Property of a Lady(75)



He drew back briefly before entering her. ‘Oh God,’ he said. ‘Is it all right – I mean can we— Because I haven’t got—’

‘It’s all right,’ said Nell, understanding. ‘Long-term contraceptive implant.’

She thought, afterwards, that the words ought to have shattered the mood, but they did not. The firelight danced over the walls, and the scent of woodsmoke and wine filled the room, and the climax, when it came, was a sweet, deep explosion. He cried out and pulled her against him, his hair soft against her naked shoulder, and Nell wanted to stay like this for ever. Against his shoulder, she said drowsily, ‘Skyrockets and exploding rainbows. Oh Michael,’ and felt his arms tighten.

‘Shooting stars and supernova,’ he said. ‘Thank you, my love.’

‘Did you call me your love?’ said Nell, registering this after several minutes.

‘I did, didn’t I? I think I was trying it out,’ said Michael. ‘But it sounds good, doesn’t it? As if it fits?’

‘Yes,’ said Nell slowly. ‘Yes, it does.’ She sat up. ‘D’you know what I’d like now? Don’t grin like that. I was going to say a cup of tea.’

‘You’re a constant delight,’ he said. ‘But now you mention it, a cup of tea would be exactly right.’

Nell stood up and pulled on the shirt she had been wearing and that had been discarded so frantically a short while ago.

‘You look amazingly sexy wearing just a shirt,’ said Michael, watching her.

‘You look amazingly sexy wearing nothing at all. Oh, are you getting dressed? What a pity.’

‘Well, just for a while,’ he said, reaching for his sweater. ‘I wouldn’t guarantee that it’s for the entire evening, though.’

Nell went out to the kitchen to put on the kettle, and Michael followed her. It seemed entirely natural that he should reach for the mugs and set them out while the kettle came to the boil.

‘After we’ve drunk the tea, do we return to Brooke?’ he said.

‘Yes, let’s. We might have to hand the journal over to the police or the coroner or somebody in the morning, so let’s find out as much as we can before we do that.’

‘At the moment I feel quite sorry for him, although I feel sorry for anybody who isn’t me tonight,’ said Michael. ‘Poor old Brooke and his unrequited passion.’

‘But he had his work,’ said Nell. ‘And his books.’





30th November 1884


Like many another man suffering from an unrequited passion, I have turned to books for solace over the last few years. My father had a large library – although his tastes ran to the collected sermons of worthy churchmen and such moral tales as The Pilgrim’s Progress. I grew up with Bible tracts and the New Testament – my father was inclined to eschew the Old Testament on account of the more robust activities of some of its peoples. He did not consider, for example, the Genesis account of the sin of Onan to be suitable for mixed congregations, although I always felt rather sorry for Onan, who was slain by the Lord for the mere accident of spilling his seed on the ground. These things happen. Nor did my father condone all of the Old Testament, considering St Paul on the subject of temple prostitutes, and Leviticus talking about fornication, unnecessarily descriptive. I believe he told the vicar at St Paul’s that if these passages were ever part of a sermon, he (Father) would walk out. The vicar agreed with these views, although pointed out that a good deal of blame must be laid at the door of the later translators, King James included.

Given my father’s outlook on matters of the flesh, I sometimes wonder how I ever came to be born at all, and I’m not surprised my mother died, quietly and unobtrusively, when I was two years old.

However, as well as the religious works, my father also had a shelf of local legends and folklore, in which he took considerable interest. As a boy I was not allowed to read them, and it was only after his death that I did so.
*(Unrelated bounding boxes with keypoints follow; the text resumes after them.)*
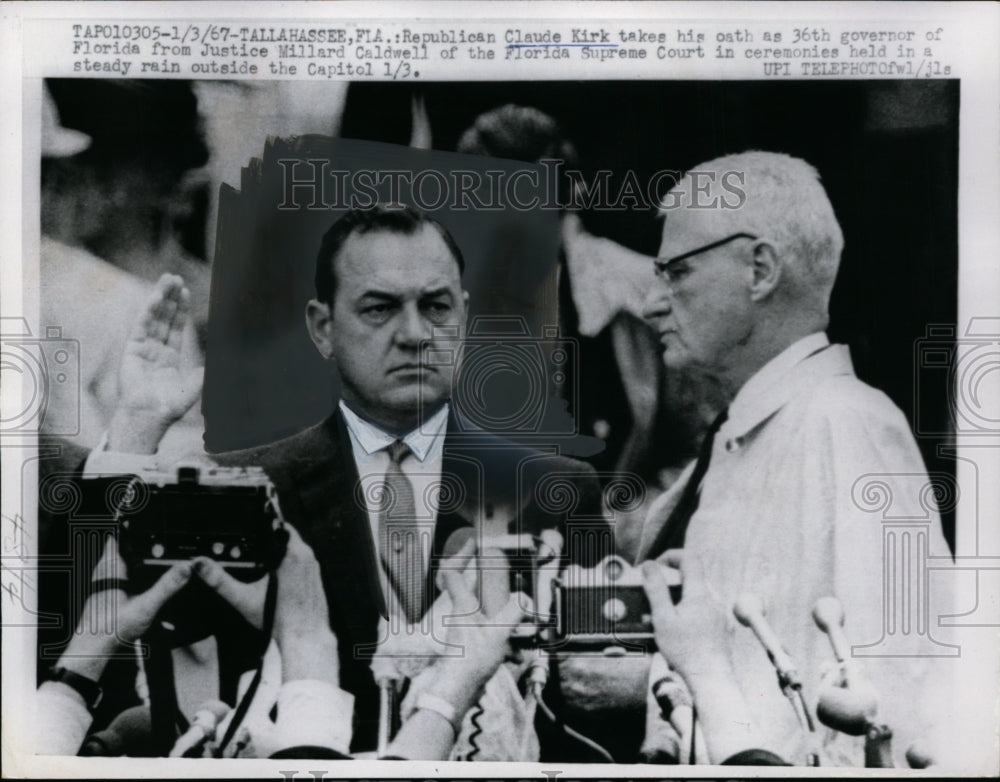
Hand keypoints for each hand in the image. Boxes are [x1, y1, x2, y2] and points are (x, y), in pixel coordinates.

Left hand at [61, 537, 191, 679]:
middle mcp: (105, 570)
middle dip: (141, 539)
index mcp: (112, 567)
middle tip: (163, 534)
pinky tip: (148, 577)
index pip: (118, 534)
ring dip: (137, 555)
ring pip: (121, 558)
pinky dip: (134, 569)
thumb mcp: (146, 607)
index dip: (131, 523)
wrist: (92, 650)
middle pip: (122, 544)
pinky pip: (121, 572)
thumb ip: (167, 586)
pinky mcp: (106, 590)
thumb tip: (186, 567)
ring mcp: (104, 581)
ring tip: (160, 553)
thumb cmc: (112, 629)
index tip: (147, 513)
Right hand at [108, 273, 202, 452]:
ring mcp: (142, 348)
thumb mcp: (193, 387)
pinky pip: (141, 326)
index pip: (175, 327)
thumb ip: (204, 374)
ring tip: (166, 280)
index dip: (180, 309)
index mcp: (169, 357)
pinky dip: (148, 311)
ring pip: (152, 317)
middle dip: (170, 297)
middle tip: (174, 277)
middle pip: (163, 317)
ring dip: (159, 298)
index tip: (185, 291)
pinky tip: (156, 298)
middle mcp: (155, 349)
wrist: (150, 416)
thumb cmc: (169, 407)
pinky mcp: (132, 350)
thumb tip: (218, 365)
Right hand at [194, 525, 337, 682]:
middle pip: (285, 537)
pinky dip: (289, 566)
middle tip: (252, 550)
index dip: (264, 524)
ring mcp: (314, 567)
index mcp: (291, 553)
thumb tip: (199, 564)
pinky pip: (302, 563)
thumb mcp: (243, 598)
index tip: (252, 528)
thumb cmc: (277, 619)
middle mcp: (307, 556)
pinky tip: (277, 581)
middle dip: (269, 541)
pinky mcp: (317, 578)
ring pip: (294, 550)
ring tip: (262, 566)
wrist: (304, 639)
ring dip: (279, 553)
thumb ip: (219, 580)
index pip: (279, 525)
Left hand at [422, 549, 526, 714]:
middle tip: (503, 577)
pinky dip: (502, 637)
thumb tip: (525, 598)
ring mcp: (465, 628)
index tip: (474, 544)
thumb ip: (513, 613)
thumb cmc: (471, 661)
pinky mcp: (471, 642)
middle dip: (488, 582)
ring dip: (500, 615)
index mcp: (462, 605)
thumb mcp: (498, 633)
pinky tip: (514, 654)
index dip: (460, 555)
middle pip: (469, 588)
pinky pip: (488, 631)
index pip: (452, 572)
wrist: (459, 690)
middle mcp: (460, 613)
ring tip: (517, 624)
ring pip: (482, 611)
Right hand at [641, 552, 733, 679]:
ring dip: (678, 599)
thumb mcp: (662, 618)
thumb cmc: (686, 652)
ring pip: (697, 595)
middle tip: (652, 596)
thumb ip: (656, 589)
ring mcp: (720, 614)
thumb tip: (650, 565)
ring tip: (661, 618)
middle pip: (692, 577)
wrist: (711, 680)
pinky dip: (688, 612)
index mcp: (700, 593)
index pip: (690, 558)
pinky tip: (678, 630)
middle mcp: (714, 599)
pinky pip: (704, 610)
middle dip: (670, 582)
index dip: (671, 556)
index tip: (656, 566)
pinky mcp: (722, 627)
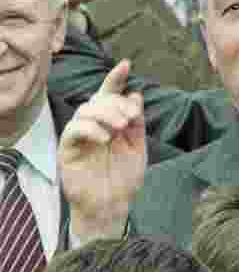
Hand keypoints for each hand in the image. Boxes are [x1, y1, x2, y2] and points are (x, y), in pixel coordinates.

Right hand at [59, 60, 146, 242]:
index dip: (115, 79)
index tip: (126, 64)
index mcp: (110, 123)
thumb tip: (135, 94)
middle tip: (131, 118)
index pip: (109, 96)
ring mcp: (79, 137)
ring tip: (122, 126)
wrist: (113, 206)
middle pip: (98, 100)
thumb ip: (137, 122)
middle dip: (116, 103)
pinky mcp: (68, 150)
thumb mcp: (138, 147)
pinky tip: (107, 138)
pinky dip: (91, 129)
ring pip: (85, 111)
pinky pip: (73, 131)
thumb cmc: (124, 179)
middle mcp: (94, 126)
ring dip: (105, 113)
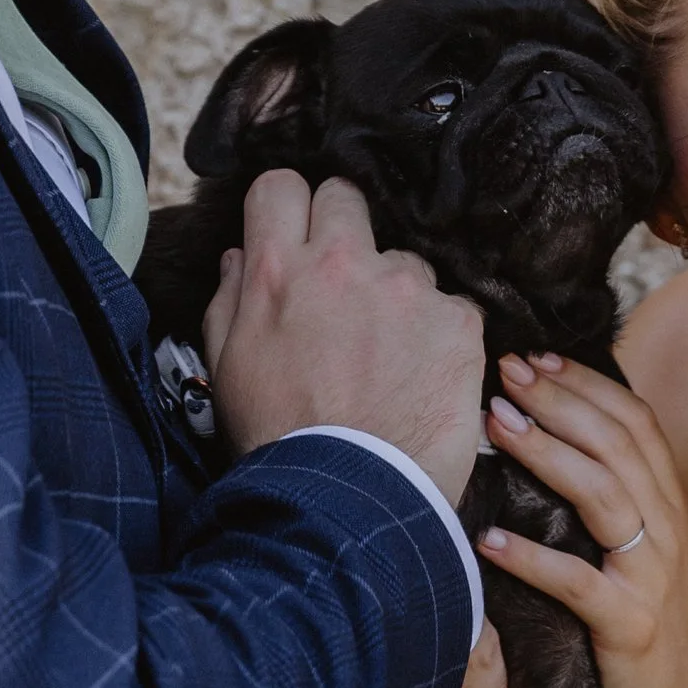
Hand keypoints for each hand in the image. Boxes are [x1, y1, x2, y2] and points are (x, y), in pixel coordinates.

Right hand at [202, 172, 484, 501]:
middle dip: (343, 232)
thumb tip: (243, 256)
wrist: (349, 501)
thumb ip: (231, 299)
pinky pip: (450, 308)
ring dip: (396, 295)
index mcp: (278, 269)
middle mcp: (345, 263)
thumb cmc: (279, 440)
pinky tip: (422, 379)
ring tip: (387, 357)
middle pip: (347, 199)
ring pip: (404, 262)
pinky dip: (439, 336)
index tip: (293, 233)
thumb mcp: (228, 367)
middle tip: (343, 286)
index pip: (281, 186)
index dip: (287, 208)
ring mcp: (408, 289)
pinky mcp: (459, 322)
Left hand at [477, 354, 687, 687]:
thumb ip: (610, 517)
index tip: (536, 358)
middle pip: (618, 443)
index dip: (587, 384)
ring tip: (495, 425)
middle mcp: (668, 535)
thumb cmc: (649, 653)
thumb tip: (551, 460)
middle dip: (558, 399)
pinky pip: (578, 583)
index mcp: (669, 513)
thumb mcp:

You’d think it a relatively harmless subject. Admittedly, there were a few slightly prurient explanations as to the tribal deflowering of virgins and how best to achieve this without loss of honour or prestige before the rest of the clans. Also directions for what apparel to wear when leaping through the bonfire – although authorities differed on that point, the purists holding the ritual would be tainted if undergarments were worn, the pragmatists recommending several thick layers of flannel in case of errant sparks from the fire. But in the main the books were innocent enough, although I’d question the symbolism of some of the practices.
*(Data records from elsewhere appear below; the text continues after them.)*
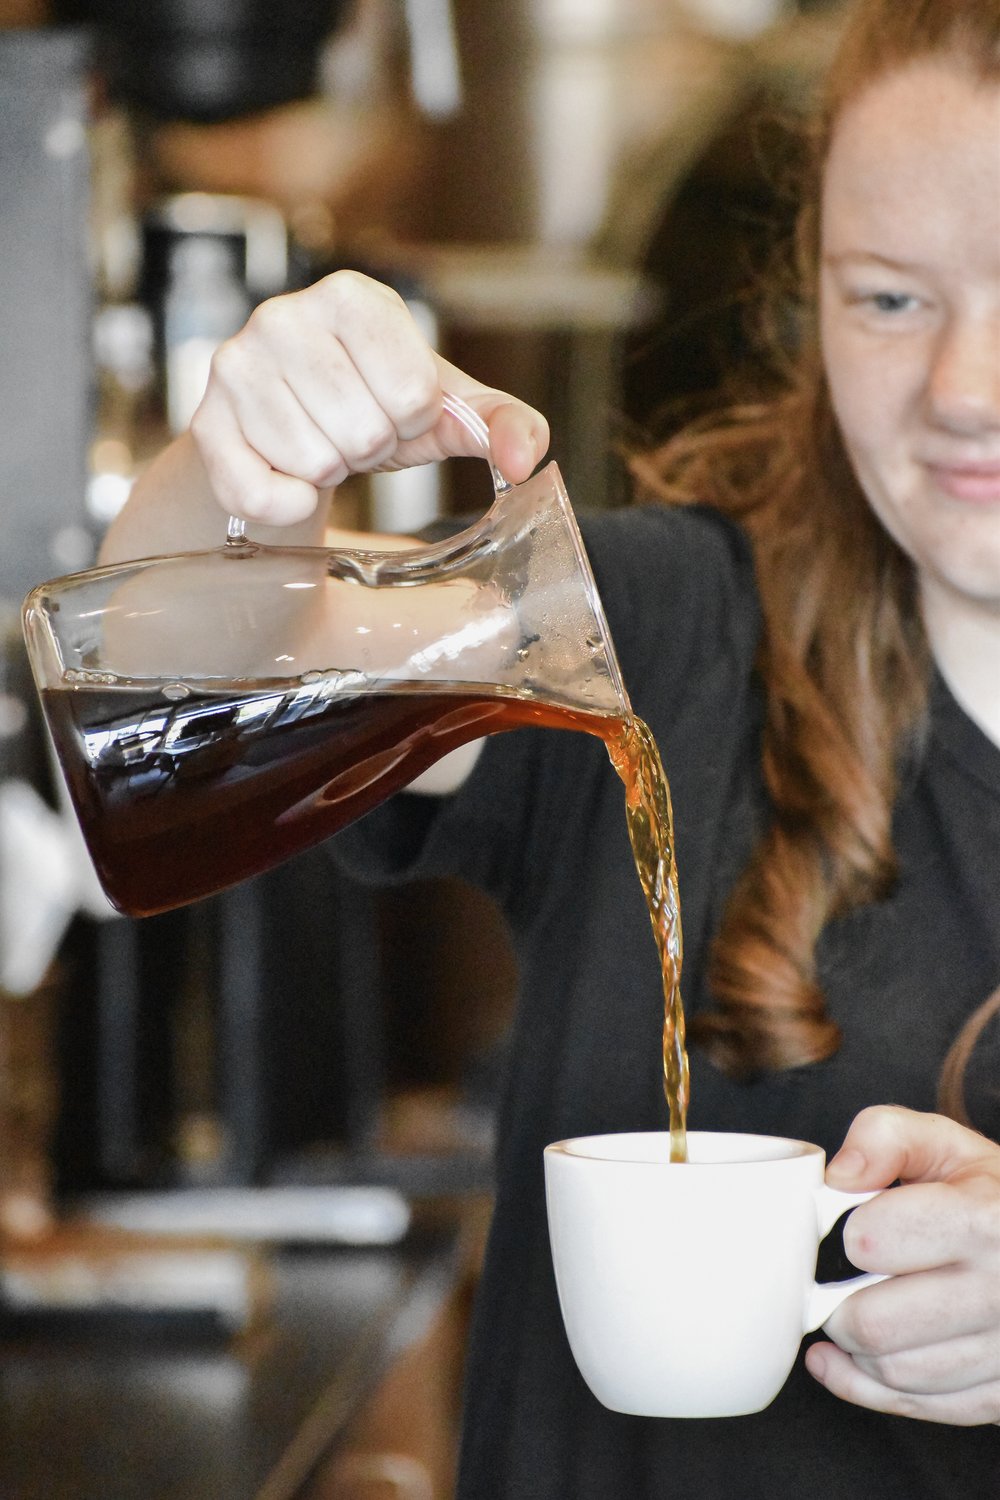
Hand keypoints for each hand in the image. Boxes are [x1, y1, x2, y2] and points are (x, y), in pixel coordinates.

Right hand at [190, 269, 548, 527]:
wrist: (289, 430)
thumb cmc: (372, 407)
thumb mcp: (445, 409)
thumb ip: (502, 423)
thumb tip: (526, 457)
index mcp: (353, 298)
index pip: (413, 393)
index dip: (414, 420)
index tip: (395, 408)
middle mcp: (283, 316)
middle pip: (364, 431)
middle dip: (371, 449)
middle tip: (353, 431)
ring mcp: (236, 367)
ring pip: (315, 463)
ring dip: (329, 471)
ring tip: (320, 442)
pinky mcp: (206, 424)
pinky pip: (260, 492)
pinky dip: (286, 504)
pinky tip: (287, 479)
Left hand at [806, 1105, 999, 1425]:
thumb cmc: (991, 1195)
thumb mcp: (946, 1145)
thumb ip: (885, 1137)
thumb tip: (837, 1177)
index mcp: (986, 1221)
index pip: (873, 1240)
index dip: (851, 1232)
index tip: (856, 1229)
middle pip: (875, 1323)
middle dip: (838, 1303)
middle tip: (836, 1285)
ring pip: (896, 1373)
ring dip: (855, 1350)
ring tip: (849, 1317)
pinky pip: (925, 1408)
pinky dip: (870, 1391)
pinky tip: (843, 1363)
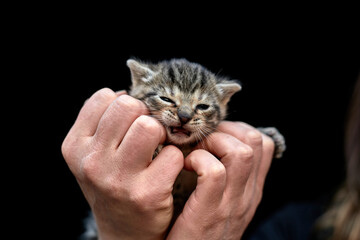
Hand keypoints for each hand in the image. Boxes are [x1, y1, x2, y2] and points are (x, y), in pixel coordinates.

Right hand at [62, 89, 183, 239]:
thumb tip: (127, 92)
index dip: (125, 105)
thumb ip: (103, 122)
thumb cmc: (113, 184)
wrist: (124, 232)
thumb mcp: (94, 154)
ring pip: (150, 126)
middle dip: (144, 114)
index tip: (130, 122)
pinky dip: (175, 158)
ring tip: (158, 149)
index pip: (105, 97)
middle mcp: (91, 162)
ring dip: (161, 134)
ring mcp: (118, 178)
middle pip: (129, 105)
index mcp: (75, 146)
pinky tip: (167, 170)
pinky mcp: (146, 193)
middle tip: (148, 133)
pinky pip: (173, 154)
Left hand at [167, 121, 274, 238]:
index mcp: (252, 188)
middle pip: (255, 140)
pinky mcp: (210, 213)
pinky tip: (185, 166)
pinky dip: (198, 160)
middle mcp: (248, 194)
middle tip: (204, 140)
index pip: (263, 143)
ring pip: (240, 152)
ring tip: (196, 152)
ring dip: (213, 142)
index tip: (216, 135)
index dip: (239, 129)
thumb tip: (217, 143)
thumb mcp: (223, 201)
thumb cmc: (199, 228)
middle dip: (226, 130)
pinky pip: (213, 172)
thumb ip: (226, 176)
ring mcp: (232, 204)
But – and here’s the real nub of the matter – there’s a dangerously thin line between legend and lore and— Well, the deeper, darker forces.

We’ve lost most of the old beliefs – we’ve forced them out with our machines and our smoke-belching industries and our mechanical dragons rumbling along iron tracks: I heard only last week that the railway is to be brought quite near to Marston Lacy, and while I suppose that’s progress and necessary, I’m sad at the despoiling of the countryside.

Despite all this, the ancient beliefs still linger. They’ve come down to us from a time when the world was young, and when strange things still lingered in its crevasses and chasms and in the lairs of mountains and subterranean caverns. And for the prepared or the curious mind, there are signposts pointing them out.